Reputation: 1147
I need to fill a pandas dataframe in a list comprehension.
Although rows satisfying the criterias are appended to the dataframe.
However, at the end, dataframe is empty.
Is there a way to resolve this?
In real code, I'm doing many other calculations. This is a simplified code to regenerate it.
import pandas as pd
main_df = pd.DataFrame(columns=['a','b','c','d'])
main_df=main_df.append({'a':'a1', 'b':'b1','c':'c1', 'd':'d1'},ignore_index=True)
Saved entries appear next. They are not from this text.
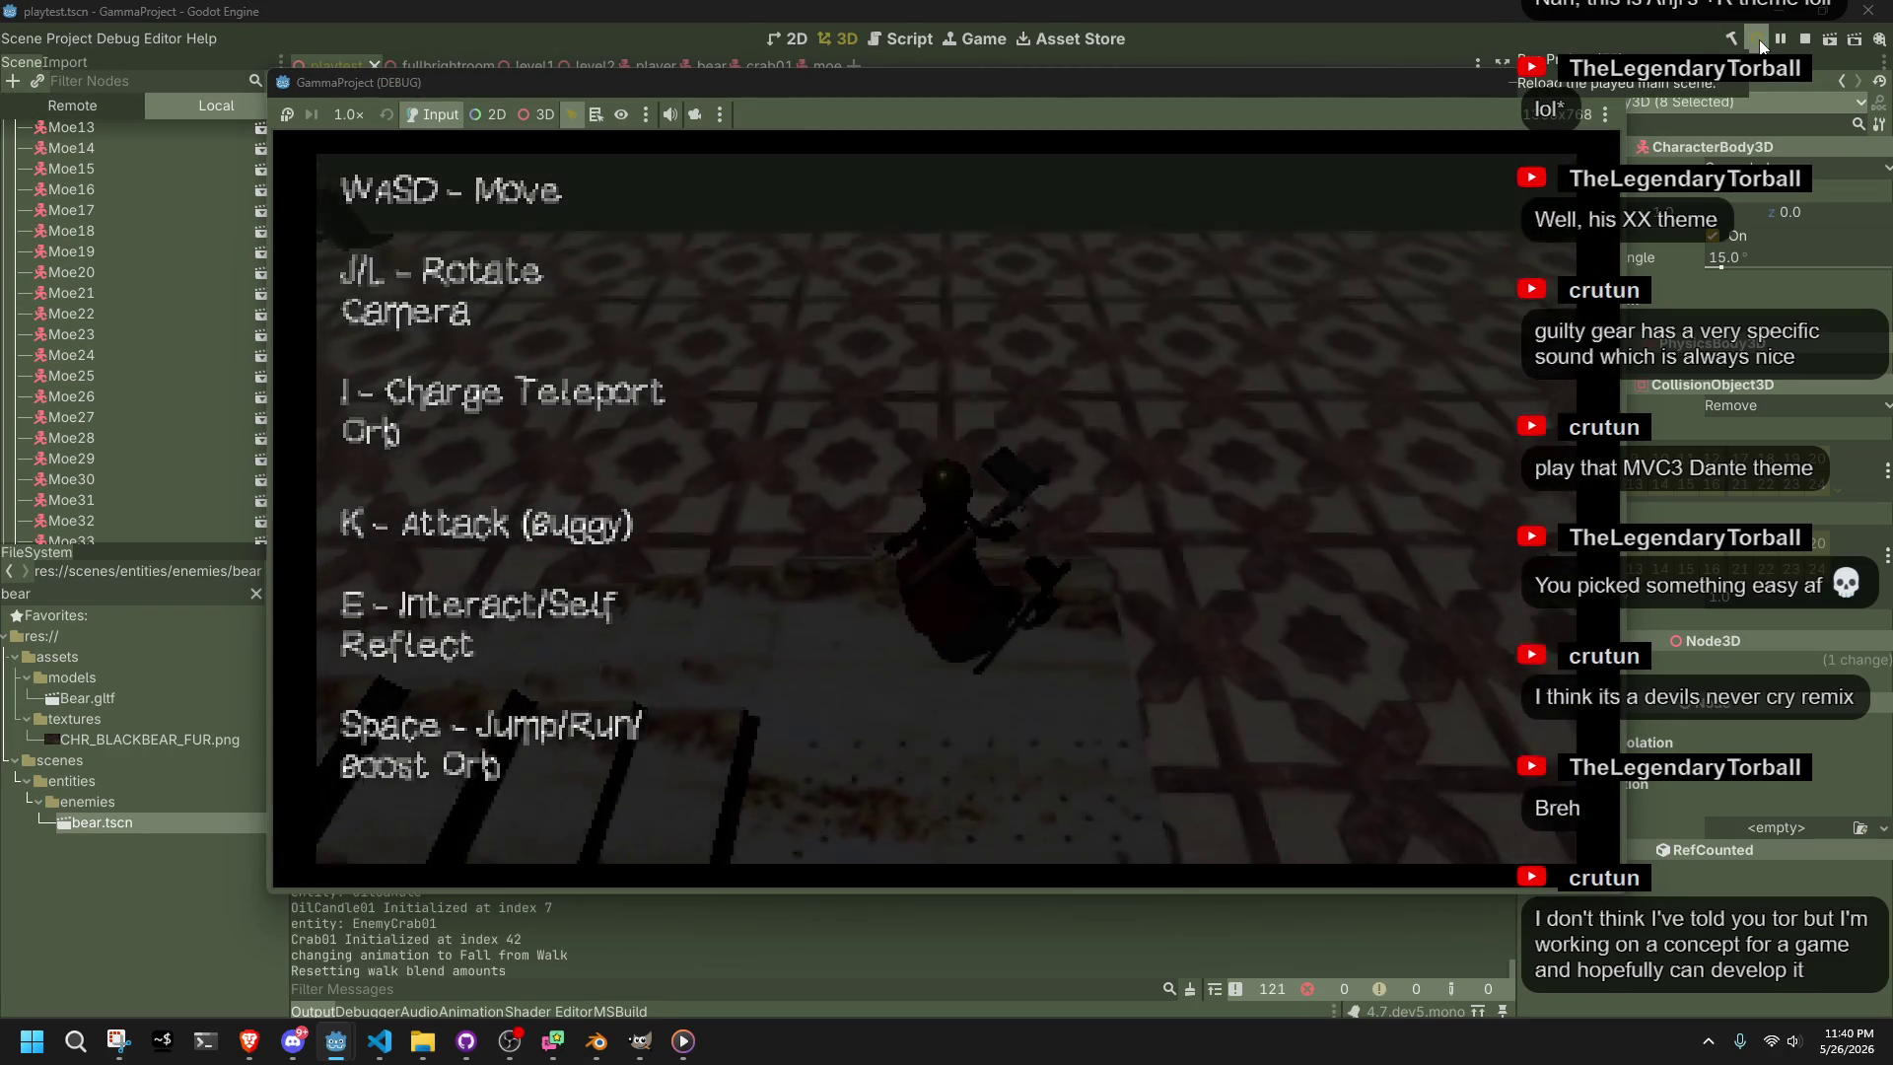
Run across the raised platform, jump down onto the tiled floor and head for the bears
key(w)
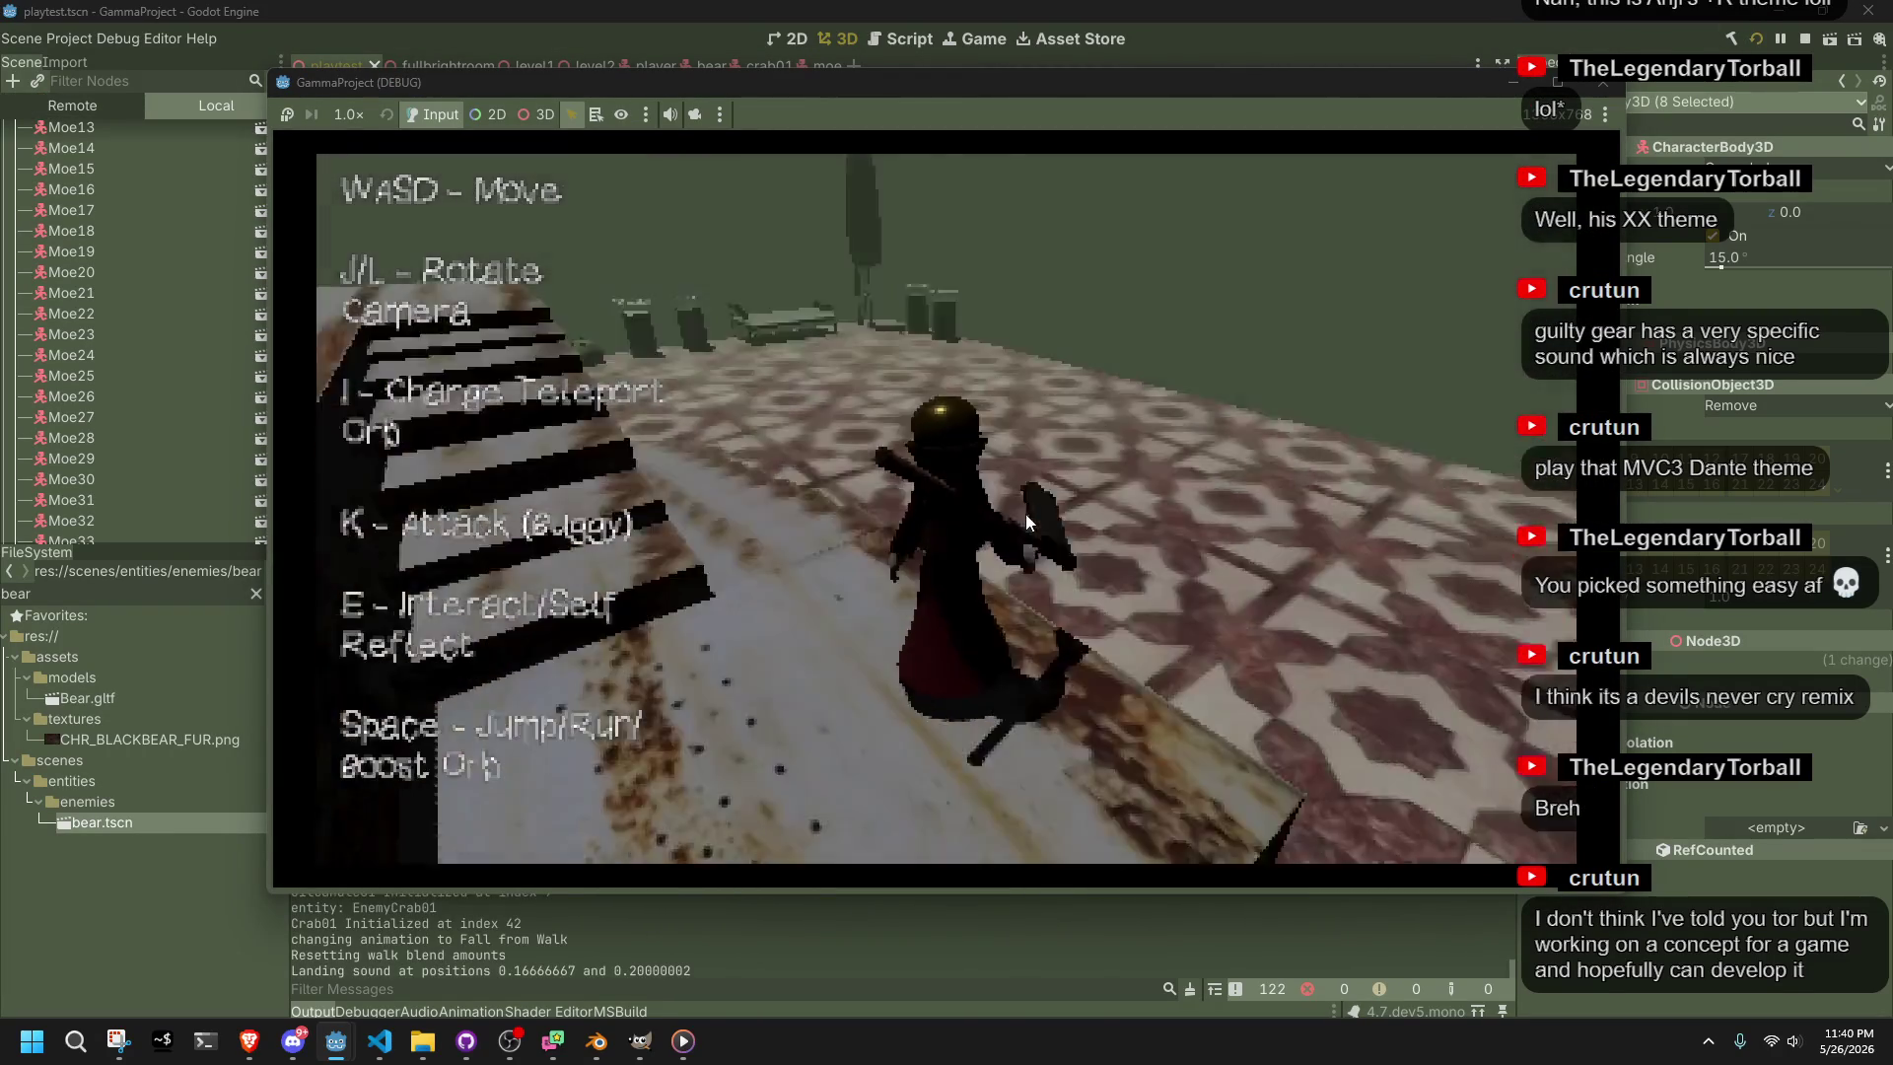
key(space)
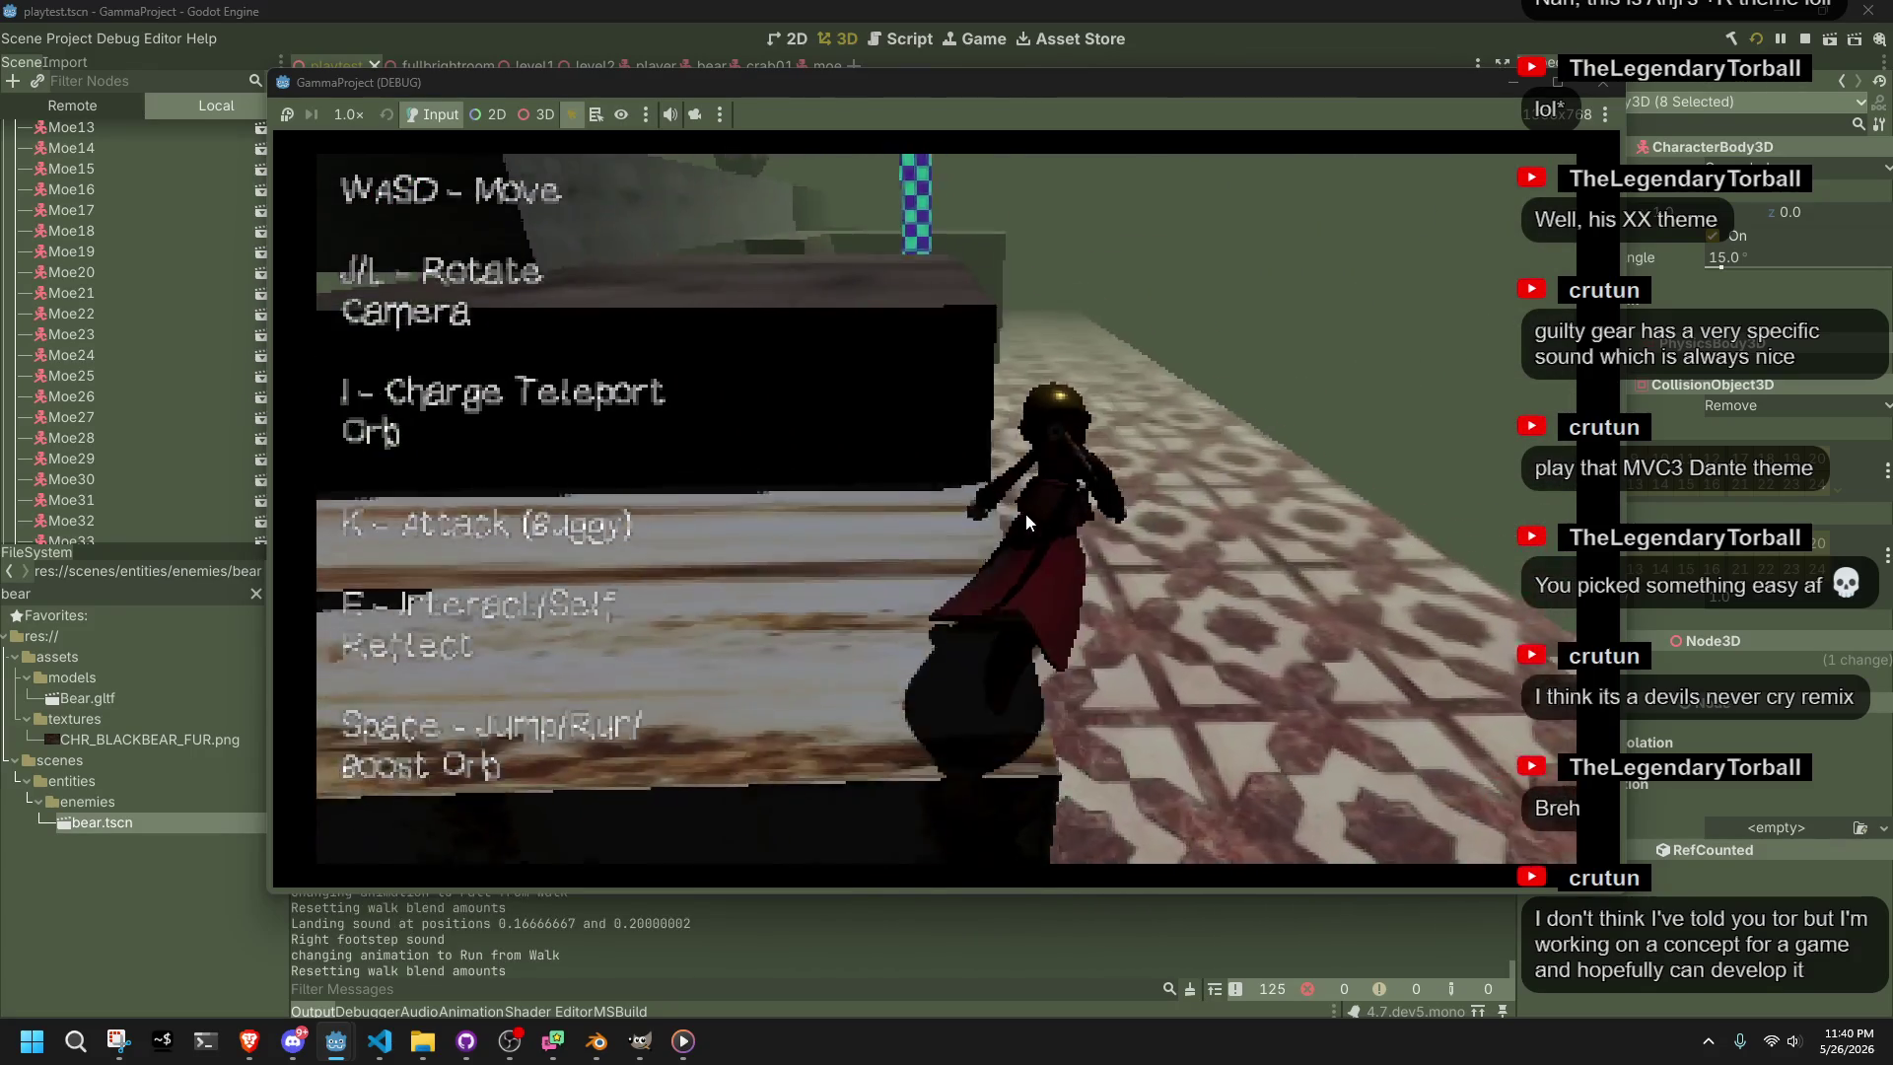
key(space)
key(w)
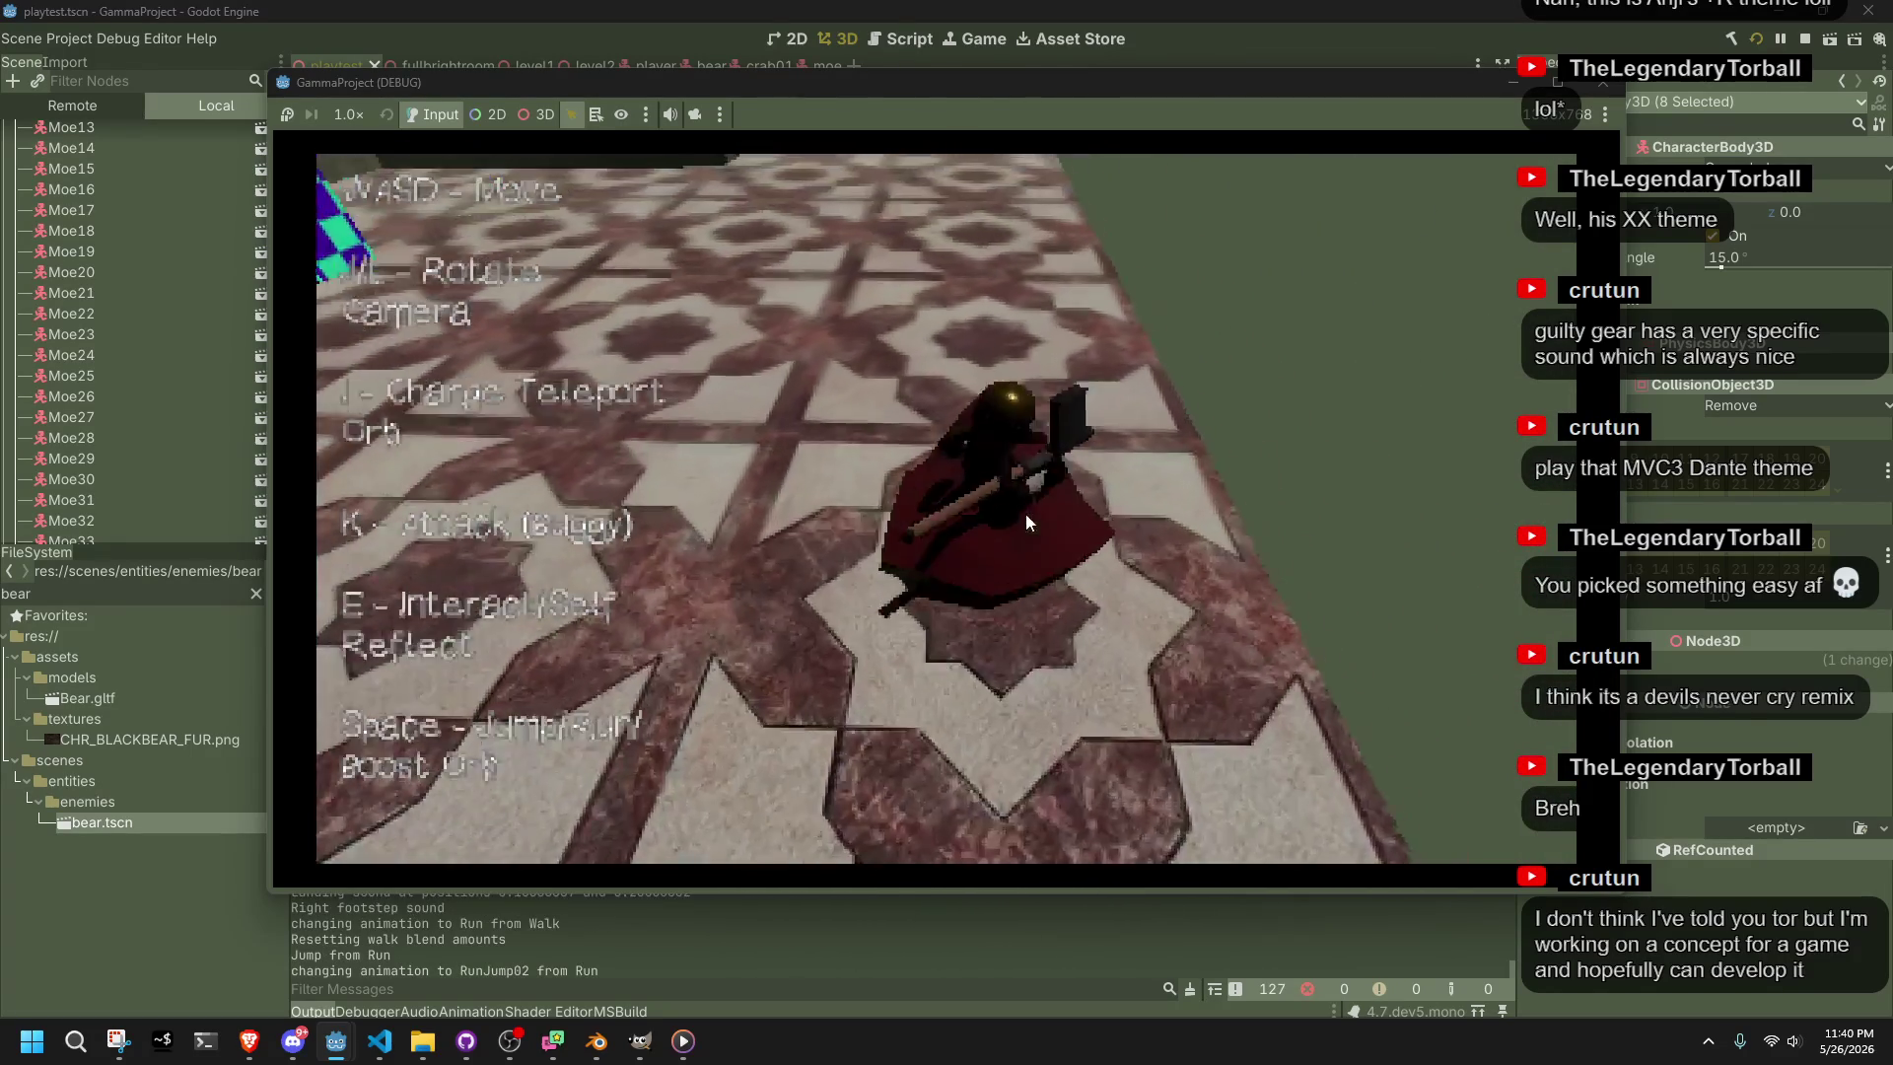
key(w)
main_df=main_df.append({'a':'a2', 'b':'b2','c':'c2', 'd':'d2'},ignore_index=True)
main_df=main_df.append({'a':'a3', 'b':'b3','c':'c3', 'd':'d3'},ignore_index=True)
main_df=main_df.append({'a':'a4', 'b':'b4','c':'c4', 'd':'d4'},ignore_index=True)
print(main_df)
sub_df = pd.DataFrame()
df_columns = main_df.columns.values
def search_using_list_comprehension(row,sub_df,df_columns):
if row[0]=='a1' or row[0]=='a2':
dict= {a:b for a,b in zip(df_columns,row)}
print('dict: ', dict)
sub_df=sub_df.append(dict, ignore_index=True)
print('sub_df.shape: ', sub_df.shape)
[search_using_list_comprehension(row,sub_df,df_columns) for row in main_df.values]
print(sub_df)
print(sub_df.shape)
Upvotes: 0
Views: 380
Reputation: 1875
The problem is that you define an empty frame with sub_df = dp.DataFrame()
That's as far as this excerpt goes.